_Exercise_
Write out the passage from the article on protective equipment for community health workers in Africa, starting at "Over the coming" and ending at "countries across Africa.". Keep every word and punctuation mark unchanged.

══ Selected text

In the Democratic Republic of the Congo, over 3 million children are being vaccinated by community health workers, or CHWs, in a polio campaign that aims to prevent a resurgence of the dangerous disease triggered by low vaccination rates. This campaign was made possible by a donation of personal protective equipment provided by the Covid-19 Action Fund for Africa, or CAF-Africa.
1,300 km away in Uganda, the government has decreed that CHWs will be at the center of its new Covid-19 initiative. Prime Minister Dr. Ruhakana Rugunda launched the new national strategy, in which CHWs will be paid a monthly allowance to fight Covid-19 at the community level. Many of those workers are expected to rely on the more than 6.6 million pieces of PPE that CAF-Africa has delivered to Uganda since the initiative was launched in August.
CAF-Africa is working to safeguard essential health services during the Covid-19 pandemic by providing PPE to up to 1 million CHWs in 20 African countries for one year. These workers provide health services to over 400 million people across Africa in communities otherwise underserved by formal health systems. CHWs contribute to significant improvements in health priority areas such as child nutrition, maternal and child health, expanding access to family planning services, and enhancing infectious disease control for HIV, malaria, and tuberculosis. CAF-Africa is the only known effort to date that pools resources to provide CHWs in Africa with PPE.
“We have painful evidence of how disruptive infectious outbreaks are to routine essential health services, the preservation of life, and livelihoods,” said Jourdan McGinn, deputy executive director, Partners In Health, Sierra Leone. “Community health workers monitor, screen, refer, educate, and support families about Covid-19. When we ask them to work without PPE, we are putting them and their families at risk.”
The government of the DRC in October began a polio campaign that will vaccinate children in five provinces through the end of 2020. Over 8,500 CHWs in DRC will be administering polio vaccines, using face shields from CAF-Africa. In the coming months, CHWs in DRC will also be receiving face masks and gloves for routine health services.
“My fear was that I would miss out on the protective equipment, and if I didn’t apply the hygiene and barrier measures, I could get the coronavirus and pass it on to the children I vaccinate,” said Bibolo Mbo Odile, CHW in DRC. “Fortunately I now have the protective equipment. I’ve been a CHW since 2003, and all this time if I continue to do this job because I love this job.”
Twelve countries have received up to a six-month supply of PPE so far, including Côte D’Ivoire, the Democratic Republic of the Congo, Lesotho, Liberia, Malawi, Mali, Mozambique, Rwanda, Sierra Leone, Uganda, Togo and Zimbabwe.
Over the coming weeks, CAF-Africa is mobilizing additional resources to get PPE to CHWs in Angola, Ethiopia, Kenya, Nigeria and Zambia.
“In responding to emergencies, it’s very important to act both thoughtfully and quickly and not be paralyzed by indecision,” said Thomas Tighe, President, and CEO of Direct Relief, which anchored CAF-Africa with a $10 million commitment and has managed the PPE purchasing. “This Fund has made a big impact quickly, but there is much work to be done. Community health workers are essential to public health efforts.”
To date, CAF-Africa has raised $14.6 million and has received more than $5 million in in-kind donations. As of Oct. 1, as part of this effort, the World Food Programme has funded 11 flights carrying 275.6 tons of PPE from China to countries across Africa.
“The United Nations World Food Programme is proud to have supported CAF-Africa in the delivery of essential protective items to aid these countries in their fight against Covid-19,” said Alex Marianelli, WFP Director of Supply Chain. “Working together as a humanitarian community is key to this response, and this collaboration is a great example of that.”

════
══ Data extracts

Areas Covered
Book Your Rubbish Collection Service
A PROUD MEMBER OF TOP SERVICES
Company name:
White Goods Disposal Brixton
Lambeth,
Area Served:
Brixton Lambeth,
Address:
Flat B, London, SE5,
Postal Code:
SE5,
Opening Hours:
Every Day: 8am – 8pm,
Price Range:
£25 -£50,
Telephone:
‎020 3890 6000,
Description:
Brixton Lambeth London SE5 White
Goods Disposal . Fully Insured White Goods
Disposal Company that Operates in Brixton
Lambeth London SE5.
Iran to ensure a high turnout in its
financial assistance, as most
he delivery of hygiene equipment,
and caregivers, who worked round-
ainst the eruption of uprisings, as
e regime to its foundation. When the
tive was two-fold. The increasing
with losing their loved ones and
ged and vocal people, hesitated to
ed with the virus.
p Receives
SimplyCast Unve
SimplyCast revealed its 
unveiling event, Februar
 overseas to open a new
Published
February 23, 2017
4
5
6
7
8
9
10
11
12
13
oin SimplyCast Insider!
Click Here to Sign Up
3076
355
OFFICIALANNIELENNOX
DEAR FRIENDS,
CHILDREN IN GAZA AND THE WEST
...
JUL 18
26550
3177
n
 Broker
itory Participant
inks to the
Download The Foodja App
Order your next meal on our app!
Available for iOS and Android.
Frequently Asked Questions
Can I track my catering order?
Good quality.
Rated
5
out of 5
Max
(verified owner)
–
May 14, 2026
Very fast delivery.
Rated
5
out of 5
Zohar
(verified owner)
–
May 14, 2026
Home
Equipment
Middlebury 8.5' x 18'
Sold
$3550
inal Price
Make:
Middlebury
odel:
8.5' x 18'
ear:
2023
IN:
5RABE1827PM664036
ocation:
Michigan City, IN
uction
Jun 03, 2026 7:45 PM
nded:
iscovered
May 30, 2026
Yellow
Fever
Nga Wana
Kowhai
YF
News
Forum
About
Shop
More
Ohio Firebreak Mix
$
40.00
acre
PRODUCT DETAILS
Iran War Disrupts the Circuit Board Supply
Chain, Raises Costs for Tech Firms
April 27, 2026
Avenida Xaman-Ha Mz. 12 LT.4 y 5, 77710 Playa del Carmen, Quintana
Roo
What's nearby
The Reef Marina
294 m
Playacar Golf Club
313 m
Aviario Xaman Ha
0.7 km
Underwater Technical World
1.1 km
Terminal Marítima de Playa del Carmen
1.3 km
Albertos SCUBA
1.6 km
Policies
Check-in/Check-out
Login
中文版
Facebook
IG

════

_Written response_
Over the coming weeks, CAF-Africa is mobilizing additional resources to get PPE to CHWs in Angola, Ethiopia, Kenya, Nigeria and Zambia.
“In responding to emergencies, it’s very important to act both thoughtfully and quickly and not be paralyzed by indecision,” said Thomas Tighe, President, and CEO of Direct Relief, which anchored CAF-Africa with a $10 million commitment and has managed the PPE purchasing. “This Fund has made a big impact quickly, but there is much work to be done. Community health workers are essential to public health efforts.”
To date, CAF-Africa has raised $14.6 million and has received more than $5 million in in-kind donations. As of Oct. 1, as part of this effort, the World Food Programme has funded 11 flights carrying 275.6 tons of PPE from China to countries across Africa.